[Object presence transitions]
--------------------------------------------------

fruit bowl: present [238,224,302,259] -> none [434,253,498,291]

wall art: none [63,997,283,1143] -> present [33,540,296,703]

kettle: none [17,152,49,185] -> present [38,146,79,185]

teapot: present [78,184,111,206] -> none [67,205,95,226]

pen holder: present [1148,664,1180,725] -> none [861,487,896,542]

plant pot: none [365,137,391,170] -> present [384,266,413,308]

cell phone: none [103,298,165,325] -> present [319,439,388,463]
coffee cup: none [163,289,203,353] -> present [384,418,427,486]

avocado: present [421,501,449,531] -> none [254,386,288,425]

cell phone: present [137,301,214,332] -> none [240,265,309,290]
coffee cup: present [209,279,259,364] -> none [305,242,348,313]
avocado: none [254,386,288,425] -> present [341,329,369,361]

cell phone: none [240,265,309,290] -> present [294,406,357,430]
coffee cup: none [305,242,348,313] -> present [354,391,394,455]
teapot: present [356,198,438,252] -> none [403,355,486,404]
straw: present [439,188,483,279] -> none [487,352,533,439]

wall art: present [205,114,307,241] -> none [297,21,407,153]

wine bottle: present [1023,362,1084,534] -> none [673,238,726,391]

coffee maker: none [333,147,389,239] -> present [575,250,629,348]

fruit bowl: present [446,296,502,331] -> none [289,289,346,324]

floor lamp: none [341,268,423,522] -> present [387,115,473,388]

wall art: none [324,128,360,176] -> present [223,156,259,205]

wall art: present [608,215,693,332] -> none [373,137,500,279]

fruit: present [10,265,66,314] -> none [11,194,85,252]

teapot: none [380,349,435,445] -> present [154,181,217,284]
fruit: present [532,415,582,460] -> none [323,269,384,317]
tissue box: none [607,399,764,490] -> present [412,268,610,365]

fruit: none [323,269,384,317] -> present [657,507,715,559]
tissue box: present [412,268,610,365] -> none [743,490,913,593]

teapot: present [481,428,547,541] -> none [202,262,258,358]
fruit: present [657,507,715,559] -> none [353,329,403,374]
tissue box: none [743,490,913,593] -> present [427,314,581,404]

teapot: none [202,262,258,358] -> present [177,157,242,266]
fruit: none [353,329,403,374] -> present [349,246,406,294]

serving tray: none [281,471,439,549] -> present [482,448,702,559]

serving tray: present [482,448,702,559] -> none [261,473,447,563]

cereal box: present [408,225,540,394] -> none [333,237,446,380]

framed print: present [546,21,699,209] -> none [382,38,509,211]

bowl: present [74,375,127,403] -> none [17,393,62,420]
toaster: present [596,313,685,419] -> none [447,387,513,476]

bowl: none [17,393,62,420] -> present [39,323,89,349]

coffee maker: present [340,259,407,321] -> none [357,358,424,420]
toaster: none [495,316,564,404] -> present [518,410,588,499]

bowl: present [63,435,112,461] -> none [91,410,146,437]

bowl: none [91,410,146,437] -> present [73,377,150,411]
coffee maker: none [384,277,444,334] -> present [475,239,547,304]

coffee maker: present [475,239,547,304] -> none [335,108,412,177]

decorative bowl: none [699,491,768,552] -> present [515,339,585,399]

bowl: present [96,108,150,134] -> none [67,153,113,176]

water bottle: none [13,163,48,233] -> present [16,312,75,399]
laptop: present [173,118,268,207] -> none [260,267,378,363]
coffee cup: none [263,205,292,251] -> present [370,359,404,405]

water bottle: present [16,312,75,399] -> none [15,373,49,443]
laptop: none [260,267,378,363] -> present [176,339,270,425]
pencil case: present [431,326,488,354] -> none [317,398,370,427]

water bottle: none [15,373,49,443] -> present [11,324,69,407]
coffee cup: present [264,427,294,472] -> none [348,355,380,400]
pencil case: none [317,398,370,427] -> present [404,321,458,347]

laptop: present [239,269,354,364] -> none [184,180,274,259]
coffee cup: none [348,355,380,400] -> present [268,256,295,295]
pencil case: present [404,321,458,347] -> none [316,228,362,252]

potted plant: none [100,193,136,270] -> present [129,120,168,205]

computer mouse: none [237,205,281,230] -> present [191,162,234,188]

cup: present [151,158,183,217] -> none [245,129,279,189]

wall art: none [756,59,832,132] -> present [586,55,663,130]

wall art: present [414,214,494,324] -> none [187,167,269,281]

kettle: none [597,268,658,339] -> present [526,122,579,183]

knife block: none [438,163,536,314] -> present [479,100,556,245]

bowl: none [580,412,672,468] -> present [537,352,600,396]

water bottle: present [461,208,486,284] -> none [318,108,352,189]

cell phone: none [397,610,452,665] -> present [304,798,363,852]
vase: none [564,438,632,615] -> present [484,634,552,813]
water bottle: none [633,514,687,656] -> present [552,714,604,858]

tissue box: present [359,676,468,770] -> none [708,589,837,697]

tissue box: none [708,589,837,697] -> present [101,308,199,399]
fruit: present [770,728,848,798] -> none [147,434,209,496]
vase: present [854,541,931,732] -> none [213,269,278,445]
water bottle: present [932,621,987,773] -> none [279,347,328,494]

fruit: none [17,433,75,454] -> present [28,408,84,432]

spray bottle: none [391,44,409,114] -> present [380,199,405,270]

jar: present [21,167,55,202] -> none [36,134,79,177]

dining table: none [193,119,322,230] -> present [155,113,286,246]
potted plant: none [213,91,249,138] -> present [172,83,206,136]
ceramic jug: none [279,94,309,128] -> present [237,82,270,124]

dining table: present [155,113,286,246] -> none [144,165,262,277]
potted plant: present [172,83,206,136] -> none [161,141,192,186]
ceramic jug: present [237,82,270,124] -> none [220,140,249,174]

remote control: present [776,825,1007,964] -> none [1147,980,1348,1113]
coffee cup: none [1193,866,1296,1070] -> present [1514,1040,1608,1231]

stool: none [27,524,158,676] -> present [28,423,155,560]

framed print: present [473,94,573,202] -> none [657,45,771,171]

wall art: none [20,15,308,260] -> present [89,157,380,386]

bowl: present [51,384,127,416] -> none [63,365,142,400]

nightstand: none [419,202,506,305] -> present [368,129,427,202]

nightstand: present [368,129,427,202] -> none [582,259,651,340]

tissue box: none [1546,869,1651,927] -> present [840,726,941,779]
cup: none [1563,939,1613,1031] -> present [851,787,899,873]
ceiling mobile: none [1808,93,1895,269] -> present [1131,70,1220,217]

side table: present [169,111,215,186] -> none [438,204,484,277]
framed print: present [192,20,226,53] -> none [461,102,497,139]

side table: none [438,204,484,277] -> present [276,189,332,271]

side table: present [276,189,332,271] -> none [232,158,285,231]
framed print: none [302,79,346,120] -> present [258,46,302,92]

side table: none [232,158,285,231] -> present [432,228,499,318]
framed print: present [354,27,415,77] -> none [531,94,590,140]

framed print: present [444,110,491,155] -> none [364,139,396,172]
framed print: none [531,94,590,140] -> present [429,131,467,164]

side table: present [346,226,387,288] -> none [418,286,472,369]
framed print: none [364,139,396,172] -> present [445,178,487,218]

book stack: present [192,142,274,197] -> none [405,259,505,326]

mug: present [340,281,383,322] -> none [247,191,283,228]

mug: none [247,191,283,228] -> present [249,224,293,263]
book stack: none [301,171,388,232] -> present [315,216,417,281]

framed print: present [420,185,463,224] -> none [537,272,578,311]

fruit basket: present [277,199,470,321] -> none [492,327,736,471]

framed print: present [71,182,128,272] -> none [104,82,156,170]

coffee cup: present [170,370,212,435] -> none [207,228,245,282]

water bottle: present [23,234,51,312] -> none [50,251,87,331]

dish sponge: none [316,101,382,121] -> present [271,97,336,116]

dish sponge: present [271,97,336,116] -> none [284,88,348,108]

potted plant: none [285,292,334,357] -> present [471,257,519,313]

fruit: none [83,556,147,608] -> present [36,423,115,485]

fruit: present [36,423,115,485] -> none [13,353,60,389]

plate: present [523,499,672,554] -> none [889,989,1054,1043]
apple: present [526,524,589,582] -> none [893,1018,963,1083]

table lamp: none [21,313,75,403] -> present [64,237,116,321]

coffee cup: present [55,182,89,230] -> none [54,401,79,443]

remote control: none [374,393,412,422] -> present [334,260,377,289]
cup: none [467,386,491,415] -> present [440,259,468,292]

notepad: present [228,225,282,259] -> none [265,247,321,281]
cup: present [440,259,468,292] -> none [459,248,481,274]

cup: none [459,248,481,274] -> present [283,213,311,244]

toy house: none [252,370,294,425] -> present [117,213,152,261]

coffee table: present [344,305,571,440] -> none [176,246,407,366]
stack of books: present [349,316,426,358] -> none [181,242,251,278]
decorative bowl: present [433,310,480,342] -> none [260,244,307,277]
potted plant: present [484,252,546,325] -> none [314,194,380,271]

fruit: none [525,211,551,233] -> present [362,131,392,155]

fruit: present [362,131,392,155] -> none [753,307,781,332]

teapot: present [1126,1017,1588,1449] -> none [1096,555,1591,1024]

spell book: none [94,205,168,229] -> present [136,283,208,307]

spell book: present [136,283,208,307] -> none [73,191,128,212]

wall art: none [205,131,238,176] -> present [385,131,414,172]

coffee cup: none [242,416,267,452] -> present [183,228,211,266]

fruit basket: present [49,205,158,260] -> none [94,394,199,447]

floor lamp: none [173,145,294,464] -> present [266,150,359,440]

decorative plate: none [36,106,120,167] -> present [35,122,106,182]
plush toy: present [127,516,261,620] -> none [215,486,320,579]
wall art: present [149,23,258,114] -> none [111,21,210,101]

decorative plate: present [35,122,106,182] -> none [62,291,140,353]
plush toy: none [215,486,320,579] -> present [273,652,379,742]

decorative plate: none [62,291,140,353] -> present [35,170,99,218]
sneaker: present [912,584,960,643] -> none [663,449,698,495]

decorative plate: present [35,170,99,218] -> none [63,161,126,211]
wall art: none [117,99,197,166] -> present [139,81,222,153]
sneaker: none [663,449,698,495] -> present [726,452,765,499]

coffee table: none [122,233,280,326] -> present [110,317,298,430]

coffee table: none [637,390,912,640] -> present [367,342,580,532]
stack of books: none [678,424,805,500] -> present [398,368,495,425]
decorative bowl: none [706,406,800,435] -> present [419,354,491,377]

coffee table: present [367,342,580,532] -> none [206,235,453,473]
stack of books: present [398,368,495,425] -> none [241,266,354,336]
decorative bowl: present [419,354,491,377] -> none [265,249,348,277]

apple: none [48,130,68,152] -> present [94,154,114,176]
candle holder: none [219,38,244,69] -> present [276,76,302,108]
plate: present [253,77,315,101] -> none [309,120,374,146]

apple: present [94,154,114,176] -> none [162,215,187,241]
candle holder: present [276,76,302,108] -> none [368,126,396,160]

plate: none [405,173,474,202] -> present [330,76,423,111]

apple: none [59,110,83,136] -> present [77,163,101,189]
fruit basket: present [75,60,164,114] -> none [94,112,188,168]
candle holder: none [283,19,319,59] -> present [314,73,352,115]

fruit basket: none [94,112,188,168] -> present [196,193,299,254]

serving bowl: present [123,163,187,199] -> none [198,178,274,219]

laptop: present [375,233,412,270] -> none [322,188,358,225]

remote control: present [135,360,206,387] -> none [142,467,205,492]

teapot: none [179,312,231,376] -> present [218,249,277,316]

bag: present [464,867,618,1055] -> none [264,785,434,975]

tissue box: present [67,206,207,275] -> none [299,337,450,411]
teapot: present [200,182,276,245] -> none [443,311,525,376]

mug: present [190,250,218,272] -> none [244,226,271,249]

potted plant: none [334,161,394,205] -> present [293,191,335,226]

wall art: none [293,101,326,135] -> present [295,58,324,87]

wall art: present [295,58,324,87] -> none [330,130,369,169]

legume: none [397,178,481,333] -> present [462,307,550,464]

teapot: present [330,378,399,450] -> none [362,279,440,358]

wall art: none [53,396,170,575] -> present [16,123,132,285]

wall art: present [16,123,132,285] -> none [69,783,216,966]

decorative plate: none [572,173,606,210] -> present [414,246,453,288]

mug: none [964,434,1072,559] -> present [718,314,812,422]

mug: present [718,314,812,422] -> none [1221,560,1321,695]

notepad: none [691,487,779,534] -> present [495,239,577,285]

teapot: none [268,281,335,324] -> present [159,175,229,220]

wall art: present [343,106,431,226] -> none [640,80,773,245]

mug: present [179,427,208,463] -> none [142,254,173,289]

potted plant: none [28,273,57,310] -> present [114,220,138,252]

--------------------------------------------------

- [What the task requires]: Taking the entries above, print exactly the lines starting at the line with "tissue box: none [708,589,837,697]" and ending at the line with "jar: present [21,167,55,202]", both included.

- [Solution]:
tissue box: none [708,589,837,697] -> present [101,308,199,399]
fruit: present [770,728,848,798] -> none [147,434,209,496]
vase: present [854,541,931,732] -> none [213,269,278,445]
water bottle: present [932,621,987,773] -> none [279,347,328,494]

fruit: none [17,433,75,454] -> present [28,408,84,432]

spray bottle: none [391,44,409,114] -> present [380,199,405,270]

jar: present [21,167,55,202] -> none [36,134,79,177]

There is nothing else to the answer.